The discount rate represents the return you could earn on the money if you had it today — your opportunity cost of capital. For a low-risk corporate cash flow, many analysts use the yield on a comparable-maturity government bond plus a small spread. For a riskier project, the weighted average cost of capital (WACC) is the standard textbook choice. For personal finance — comparing a lump-sum lottery payout to an annuity, for example — your own expected long-run return on diversified investments is reasonable.
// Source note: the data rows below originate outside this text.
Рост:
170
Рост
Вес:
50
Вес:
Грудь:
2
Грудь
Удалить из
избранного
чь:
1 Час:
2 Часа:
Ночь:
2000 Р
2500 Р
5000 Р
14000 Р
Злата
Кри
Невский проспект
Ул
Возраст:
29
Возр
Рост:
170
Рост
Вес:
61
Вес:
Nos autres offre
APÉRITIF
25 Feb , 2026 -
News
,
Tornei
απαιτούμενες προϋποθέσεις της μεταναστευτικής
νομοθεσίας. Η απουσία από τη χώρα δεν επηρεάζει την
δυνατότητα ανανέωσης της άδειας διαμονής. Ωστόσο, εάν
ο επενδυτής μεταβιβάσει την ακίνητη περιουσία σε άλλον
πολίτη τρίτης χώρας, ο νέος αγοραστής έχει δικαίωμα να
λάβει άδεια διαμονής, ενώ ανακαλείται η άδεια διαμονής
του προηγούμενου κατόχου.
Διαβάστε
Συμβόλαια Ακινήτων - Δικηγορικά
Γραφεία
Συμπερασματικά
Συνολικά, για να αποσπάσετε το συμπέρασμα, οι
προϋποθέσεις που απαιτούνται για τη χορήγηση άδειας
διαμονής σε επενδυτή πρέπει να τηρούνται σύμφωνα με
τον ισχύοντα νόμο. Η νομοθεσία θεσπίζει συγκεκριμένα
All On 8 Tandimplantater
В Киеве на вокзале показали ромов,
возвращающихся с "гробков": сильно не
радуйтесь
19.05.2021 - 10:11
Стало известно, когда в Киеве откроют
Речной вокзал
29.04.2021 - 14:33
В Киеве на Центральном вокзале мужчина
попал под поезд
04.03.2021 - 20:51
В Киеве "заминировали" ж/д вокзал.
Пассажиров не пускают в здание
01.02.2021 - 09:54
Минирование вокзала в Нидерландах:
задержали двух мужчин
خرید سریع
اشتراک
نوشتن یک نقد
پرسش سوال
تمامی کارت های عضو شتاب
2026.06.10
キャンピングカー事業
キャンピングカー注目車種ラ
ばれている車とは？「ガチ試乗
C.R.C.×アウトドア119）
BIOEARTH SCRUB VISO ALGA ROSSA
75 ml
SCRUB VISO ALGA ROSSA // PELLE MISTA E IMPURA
Higher rate = lower present value, so the choice matters.

What is the difference between end-of-period and beginning-of-period payments?

End-of-period (ordinary annuity) payments arrive at the close of each period — typical for loan repayments, bond coupons, and most savings plans. Beginning-of-period (annuity due) payments arrive at the start of each period — typical for rents, leases, and some pension payouts. Each beginning-of-period payment is discounted by one fewer period, so for the same rate, term, and payment amount, the present value of an annuity due is exactly (1 + r) times the present value of an ordinary annuity, where r is the period rate.

Does this match Excel's PV() function?

Yes. Excel =PV(rate, nper, pmt, fv, type) returns the present value of a TVM stream with the opposite sign convention (positive pmt and fv are treated as inflows, so PV comes out negative). This calculator shows the absolute value. So =PV(0.06/12, 240, 200, 10000, 0) ≈ -30,937.12 matches the worked example with end-of-period payments. With type=1 (beginning-of-period), =PV(0.06/12, 240, 200, 10000, 1) ≈ -31,076.70.

Lump sum or instalments — how do I decide?

Compute the present value of the instalment stream at a realistic discount rate and compare it to the lump-sum offer. If the lump sum is larger than the PV of instalments, take the lump sum and invest it yourself. If the PV of instalments is larger, the instalments are the better deal at that rate. Note that this comparison ignores tax, longevity risk, behaviour (will you actually invest the lump sum?), and credit risk on the instalment payer — all of which matter in practice.

What about inflation?

The result is nominal — today's currency units measured against future nominal cash flows. To compute a real present value (in today's purchasing power), subtract your expected inflation rate from the discount rate you enter. A 7% nominal discount rate with 2% expected inflation behaves like about a 5% real rate. Equivalently, you can leave the rate alone and treat all the cash-flow inputs as already inflation-adjusted; just be consistent across all the inputs.